Betritt man den Andachtsraum der Kapelle, überwältigen die außergewöhnliche Form, die handwerkliche Meisterleistung und das Material – man befindet sich im Inneren des Rhombendodekaeders, welches ganz in Holz gehalten ist. Der Altar bildet eine andachtsvolle Einheit mit dem Raum, in das Lärchenholz ist eine Steinplatte mit Granat-Einschlüssen eingelassen. Über dem Altar hängt ein Bildnis des Seligen Engelbert Kolland. Der Mauracher Bildhauer Markus Thurner schuf es aus fünf heimischen Hölzern – Ahorn, Kirsche, Apfel, Birne und Nuss. Licht fällt einzig durch ein schlichtes Kreuz und ein kreisrundes Fenster in der Decke. Als Lichtpunkt wandert es im Laufe der Tageszeiten und Jahreszeiten um die Wände, um etwa zur Zeit des Namenstages des Seligen auf sein Bildnis zu fallen. Wanderer, die in der Kapelle verweilen, erleben eine einzigartige Atmosphäre der stillen Andacht und Geborgenheit des Raumes.

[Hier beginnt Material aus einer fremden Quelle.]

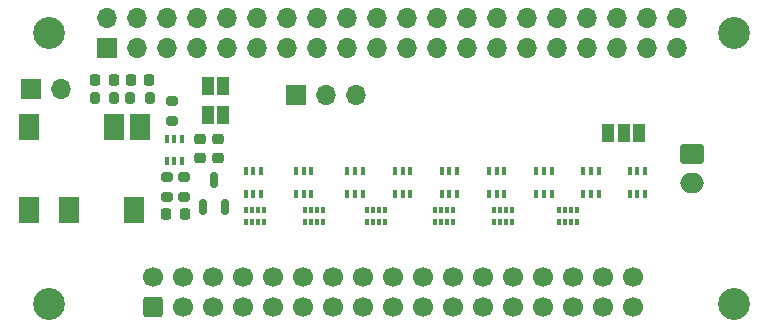
<source format=gbr>
%TF.GenerationSoftware,KiCad,Pcbnew,8.0.4+dfsg-1*%
%TF.CreationDate,2025-02-22T18:35:30+01:00*%
%TF.ProjectId,Acorn_1Mhz_bus_PiZero_interface,41636f72-6e5f-4314-9d68-7a5f6275735f,rev?*%
%TF.SameCoordinates,Original*%
%TF.FileFunction,Soldermask,Top*%
%TF.FilePolarity,Negative*%
%FSLAX46Y46*%
G04 Gerber Fmt 4.6, Leading zero omitted, Abs format (unit mm)*
G04 Created by KiCad (PCBNEW 8.0.4+dfsg-1) date 2025-02-22 18:35:30*
%MOMM*%
%LPD*%
G01*
G04 APERTURE LIST*
G04 Aperture macros list*
%AMRoundRect*
0 Rectangle with rounded corners*
0 $1 Rounding radius*
0 $2 $3 $4 $5 $6 $7 $8 $9 X,Y pos of 4 corners*
0 Add a 4 corners polygon primitive as box body*
4,1,4,$2,$3,$4,$5,$6,$7,$8,$9,$2,$3,0*
0 Add four circle primitives for the rounded corners*
1,1,$1+$1,$2,$3*
1,1,$1+$1,$4,$5*
1,1,$1+$1,$6,$7*
1,1,$1+$1,$8,$9*
0 Add four rect primitives between the rounded corners*
20,1,$1+$1,$2,$3,$4,$5,0*
20,1,$1+$1,$4,$5,$6,$7,0*
20,1,$1+$1,$6,$7,$8,$9,0*
20,1,$1+$1,$8,$9,$2,$3,0*%
G04 Aperture macros list end*
%ADD10RoundRect,0.100000X0.100000X-0.225000X0.100000X0.225000X-0.100000X0.225000X-0.100000X-0.225000X0*%
%ADD11R,0.400000X0.500000*%
%ADD12R,0.300000X0.500000*%
%ADD13R,1.700000X1.700000*%
%ADD14O,1.700000X1.700000*%
%ADD15R,1.000000X1.500000*%
%ADD16RoundRect,0.225000X0.225000X0.250000X-0.225000X0.250000X-0.225000X-0.250000X0.225000X-0.250000X0*%
%ADD17RoundRect,0.225000X0.250000X-0.225000X0.250000X0.225000X-0.250000X0.225000X-0.250000X-0.225000X0*%
%ADD18RoundRect,0.200000X-0.200000X-0.275000X0.200000X-0.275000X0.200000X0.275000X-0.200000X0.275000X0*%
%ADD19C,2.700000*%
%ADD20RoundRect,0.200000X0.275000X-0.200000X0.275000X0.200000X-0.275000X0.200000X-0.275000X-0.200000X0*%
%ADD21RoundRect,0.225000X-0.225000X-0.250000X0.225000X-0.250000X0.225000X0.250000X-0.225000X0.250000X0*%
%ADD22R,1.800000X2.300000*%
%ADD23RoundRect,0.225000X-0.250000X0.225000X-0.250000X-0.225000X0.250000X-0.225000X0.250000X0.225000X0*%
%ADD24RoundRect,0.250000X-0.750000X0.600000X-0.750000X-0.600000X0.750000X-0.600000X0.750000X0.600000X0*%
%ADD25O,2.000000X1.700000*%
%ADD26RoundRect,0.150000X0.150000X-0.512500X0.150000X0.512500X-0.150000X0.512500X-0.150000X-0.512500X0*%
%ADD27RoundRect,0.250000X0.600000X-0.600000X0.600000X0.600000X-0.600000X0.600000X-0.600000X-0.600000X0*%
%ADD28C,1.700000*%
%ADD29RoundRect,0.200000X0.200000X0.275000X-0.200000X0.275000X-0.200000X-0.275000X0.200000X-0.275000X0*%
G04 APERTURE END LIST*
D10*
%TO.C,D7*%
X144800000Y-117150000D03*
X145450000Y-117150000D03*
X146100000Y-117150000D03*
X146100000Y-115250000D03*
X145450000Y-115250000D03*
X144800000Y-115250000D03*
%TD*%
D11*
%TO.C,RN3*%
X130500000Y-119500000D03*
D12*
X131000000Y-119500000D03*
X131500000Y-119500000D03*
D11*
X132000000Y-119500000D03*
X132000000Y-118500000D03*
D12*
X131500000Y-118500000D03*
X131000000Y-118500000D03*
D11*
X130500000Y-118500000D03*
%TD*%
D13*
%TO.C,J5*%
X124500000Y-108750000D03*
D14*
X127040000Y-108750000D03*
X129580000Y-108750000D03*
%TD*%
D15*
%TO.C,JP2*%
X117000000Y-108000000D03*
X118300000Y-108000000D03*
%TD*%
D10*
%TO.C,D8*%
X148800000Y-117150000D03*
X149450000Y-117150000D03*
X150100000Y-117150000D03*
X150100000Y-115250000D03*
X149450000Y-115250000D03*
X148800000Y-115250000D03*
%TD*%
D16*
%TO.C,C5*%
X109025000Y-107500000D03*
X107475000Y-107500000D03*
%TD*%
D10*
%TO.C,U2*%
X113500000Y-114400000D03*
X114150000Y-114400000D03*
X114800000Y-114400000D03*
X114800000Y-112500000D03*
X114150000Y-112500000D03*
X113500000Y-112500000D03*
%TD*%
D17*
%TO.C,C1*%
X117850000Y-114100000D03*
X117850000Y-112550000D03*
%TD*%
D18*
%TO.C,R5*%
X107425000Y-109000000D03*
X109075000Y-109000000D03*
%TD*%
D19*
%TO.C,H4*%
X161550000Y-126500000D03*
%TD*%
D20*
%TO.C,R2*%
X115000000Y-117400000D03*
X115000000Y-115750000D03*
%TD*%
D15*
%TO.C,JP3*%
X150900000Y-112000000D03*
X152200000Y-112000000D03*
X153500000Y-112000000D03*
%TD*%
D11*
%TO.C,RN1*%
X120250000Y-119500000D03*
D12*
X120750000Y-119500000D03*
X121250000Y-119500000D03*
D11*
X121750000Y-119500000D03*
X121750000Y-118500000D03*
D12*
X121250000Y-118500000D03*
X120750000Y-118500000D03*
D11*
X120250000Y-118500000D03*
%TD*%
D20*
%TO.C,R3*%
X114000000Y-110950000D03*
X114000000Y-109300000D03*
%TD*%
D11*
%TO.C,RN5*%
X141250000Y-119500000D03*
D12*
X141750000Y-119500000D03*
X142250000Y-119500000D03*
D11*
X142750000Y-119500000D03*
X142750000Y-118500000D03*
D12*
X142250000Y-118500000D03*
X141750000Y-118500000D03*
D11*
X141250000Y-118500000D03*
%TD*%
D10*
%TO.C,D2*%
X124450000Y-117150000D03*
X125100000Y-117150000D03*
X125750000Y-117150000D03*
X125750000Y-115250000D03*
X125100000Y-115250000D03*
X124450000Y-115250000D03*
%TD*%
D21*
%TO.C,C4*%
X110475000Y-107500000D03*
X112025000Y-107500000D03*
%TD*%
D22*
%TO.C,J3*%
X101850000Y-118500000D03*
X105250000Y-118500000D03*
X110750000Y-118500000D03*
X101850000Y-111500000D03*
X109050000Y-111500000D03*
X111250000Y-111500000D03*
%TD*%
D23*
%TO.C,C3*%
X116350000Y-112550000D03*
X116350000Y-114100000D03*
%TD*%
D10*
%TO.C,D6*%
X140800000Y-117150000D03*
X141450000Y-117150000D03*
X142100000Y-117150000D03*
X142100000Y-115250000D03*
X141450000Y-115250000D03*
X140800000Y-115250000D03*
%TD*%
%TO.C,D9*%
X152700000Y-117150000D03*
X153350000Y-117150000D03*
X154000000Y-117150000D03*
X154000000Y-115250000D03*
X153350000Y-115250000D03*
X152700000Y-115250000D03*
%TD*%
D15*
%TO.C,JP1*%
X118300000Y-110500000D03*
X117000000Y-110500000D03*
%TD*%
D16*
%TO.C,C2*%
X115025000Y-118850000D03*
X113475000Y-118850000D03*
%TD*%
D10*
%TO.C,D4*%
X132850000Y-117150000D03*
X133500000Y-117150000D03*
X134150000Y-117150000D03*
X134150000Y-115250000D03*
X133500000Y-115250000D03*
X132850000Y-115250000D03*
%TD*%
%TO.C,D1*%
X120200000Y-117150000D03*
X120850000Y-117150000D03*
X121500000Y-117150000D03*
X121500000Y-115250000D03*
X120850000Y-115250000D03*
X120200000Y-115250000D03*
%TD*%
D19*
%TO.C,H3*%
X103550000Y-126500000D03*
%TD*%
D11*
%TO.C,RN6*%
X146750000Y-119500000D03*
D12*
X147250000Y-119500000D03*
X147750000Y-119500000D03*
D11*
X148250000Y-119500000D03*
X148250000Y-118500000D03*
D12*
X147750000Y-118500000D03*
X147250000Y-118500000D03*
D11*
X146750000Y-118500000D03*
%TD*%
D13*
%TO.C,J4*%
X102000000Y-108250000D03*
D14*
X104540000Y-108250000D03*
%TD*%
D10*
%TO.C,D3*%
X128800000Y-117150000D03*
X129450000Y-117150000D03*
X130100000Y-117150000D03*
X130100000Y-115250000D03*
X129450000Y-115250000D03*
X128800000Y-115250000D03*
%TD*%
D24*
%TO.C,J6*%
X158000000Y-113750000D03*
D25*
X158000000Y-116250000D03*
%TD*%
D19*
%TO.C,H2*%
X161550000Y-103500000D03*
%TD*%
D11*
%TO.C,RN2*%
X125250000Y-119500000D03*
D12*
X125750000Y-119500000D03*
X126250000Y-119500000D03*
D11*
X126750000Y-119500000D03*
X126750000Y-118500000D03*
D12*
X126250000Y-118500000D03*
X125750000Y-118500000D03*
D11*
X125250000Y-118500000D03*
%TD*%
D26*
%TO.C,U1*%
X116550000Y-118275000D03*
X118450000Y-118275000D03*
X117500000Y-116000000D03*
%TD*%
D27*
%TO.C,J1*%
X112350000Y-126750000D03*
D28*
X112350000Y-124210000D03*
X114890000Y-126750000D03*
X114890000Y-124210000D03*
X117430000Y-126750000D03*
X117430000Y-124210000D03*
X119970000Y-126750000D03*
X119970000Y-124210000D03*
X122510000Y-126750000D03*
X122510000Y-124210000D03*
X125050000Y-126750000D03*
X125050000Y-124210000D03*
X127590000Y-126750000D03*
X127590000Y-124210000D03*
X130130000Y-126750000D03*
X130130000Y-124210000D03*
X132670000Y-126750000D03*
X132670000Y-124210000D03*
X135210000Y-126750000D03*
X135210000Y-124210000D03*
X137750000Y-126750000D03*
X137750000Y-124210000D03*
X140290000Y-126750000D03*
X140290000Y-124210000D03*
X142830000Y-126750000D03*
X142830000Y-124210000D03*
X145370000Y-126750000D03*
X145370000Y-124210000D03*
X147910000Y-126750000D03*
X147910000Y-124210000D03*
X150450000Y-126750000D03*
X150450000Y-124210000D03*
X152990000Y-126750000D03*
X152990000Y-124210000D03*
%TD*%
D29*
%TO.C,R4*%
X112075000Y-109000000D03*
X110425000Y-109000000D03*
%TD*%
D10*
%TO.C,D5*%
X136800000Y-117150000D03*
X137450000Y-117150000D03*
X138100000Y-117150000D03*
X138100000Y-115250000D03*
X137450000Y-115250000D03*
X136800000Y-115250000D03*
%TD*%
D20*
%TO.C,R1*%
X113500000Y-117400000D03*
X113500000Y-115750000D03*
%TD*%
D11*
%TO.C,RN4*%
X136250000Y-119500000D03*
D12*
X136750000Y-119500000D03*
X137250000Y-119500000D03*
D11*
X137750000Y-119500000D03*
X137750000Y-118500000D03*
D12*
X137250000Y-118500000D03*
X136750000Y-118500000D03*
D11*
X136250000Y-118500000D03*
%TD*%
D19*
%TO.C,H1*%
X103550000Y-103500000D03*
%TD*%
D13*
%TO.C,J2*%
X108418680Y-104800000D03*
D14*
X108418680Y-102260000D03*
X110958680Y-104800000D03*
X110958680Y-102260000D03*
X113498680Y-104800000D03*
X113498680Y-102260000D03*
X116038680Y-104800000D03*
X116038680Y-102260000D03*
X118578680Y-104800000D03*
X118578680Y-102260000D03*
X121118680Y-104800000D03*
X121118680Y-102260000D03*
X123658680Y-104800000D03*
X123658680Y-102260000D03*
X126198680Y-104800000D03*
X126198680Y-102260000D03*
X128738680Y-104800000D03*
X128738680Y-102260000D03*
X131278680Y-104800000D03*
X131278680Y-102260000D03*
X133818680Y-104800000D03*
X133818680Y-102260000D03*
X136358680Y-104800000D03*
X136358680Y-102260000D03*
X138898680Y-104800000D03*
X138898680Y-102260000D03*
X141438680Y-104800000D03*
X141438680Y-102260000D03*
X143978680Y-104800000D03*
X143978680Y-102260000D03*
X146518680Y-104800000D03*
X146518680Y-102260000D03*
X149058680Y-104800000D03*
X149058680Y-102260000D03*
X151598680Y-104800000D03*
X151598680Y-102260000D03*
X154138680Y-104800000D03*
X154138680Y-102260000D03*
X156678680Y-104800000D03*
X156678680Y-102260000D03*
%TD*%
M02*

</source>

Granatkapelle - fotografiert von Fotokünstler Günter Unbescheid mit der Lochkamera
Die Granatkapelle am Penkensee – fotografiert mit der Lochkamera. Foto: Günter Unbescheid

Der Fotokünstler Günter Unbescheid aus der Jachenau verbrachte in einem Winter zwei Tage in der Kapelle, um diese zu erforschen, zu erspüren und zu fotografieren. Es ist ihm gelungen, das Mystische einzufangen, zu unterschiedlichen Tageszeiten und im Wandel des Lichtes. Mit unterschiedlichen Kameras, darunter einer Lochbildkamera, gelangen ihm außergewöhnliche Bilder des architektonischen sowie religiösen Kleinods.

Lesetipp: Günter Unbescheid – Fokus auf der Ästhetik 

Künstler Markus Thurner (links) erläutert das Altarbild
Der Mauracher Bildhauer Markus Thurner (links) erläutert Besuchern das Altarbild. Foto: IW

Wer die Kapelle in der Hauptsaison besucht, trifft auf einen regen Besucherstrom, aber mit etwas Glück, beispielsweise am Morgen oder späteren Nachmittag, kann man die Kapelle in stiller Andacht allein genießen. Schlicht geformte Holzhocker laden zur Andacht und zum Verweilen ein. Im Spätherbst wird der Selige Engelbert Kolland als Märtyrer heiliggesprochen, dann wird die Kapelle in einen neuen Fokus gerückt.

Granatkapelle und Granatalm

Wer sich nach dem Besuch der Granatkapelle und einem aussichtsreichen Spaziergang rings um den Speichersee stärken möchte, kann in der Granatalm auf 2.095 Meter Höhe bei Familie Brindlinger einkehren. Bei schönem Wetter lädt die Sonnenterrasse, bei Schlechtwetter ein offenes Kaminfeuer in den urigen Stuben zum Verweilen ein. Eine bodenständige Küche in regionaler Qualität und mit original Zillertaler Gerichten rundet das Erlebnis ab.

Moderne Architektur auch beim Anbau an die Granatalm der Familie Brindlinger
Moderne Architektur auch beim Anbau an die Granatalm der Familie Brindlinger. Foto: IW

Die Granatkapelle am Penkenjoch ist in den schneefreien Monaten täglich geöffnet. Die Bergbahnen fahren von 9 bis 17 Uhr. Die Engelbert Kolland Gemeinschaft unterstützt den Bau einer „Kapelle zum seligen Engelbert“ in Sambia. Außerdem können Besucher der Granatkapelle das Hilfsprojekt „Namenlose Kinder“ der Franziskaner in Syrien mit dem Kauf eines handgefertigten Engelbert Kolland Rosenkranzes unterstützen. Die Heiligsprechung erfolgt im Oktober im Vatikan.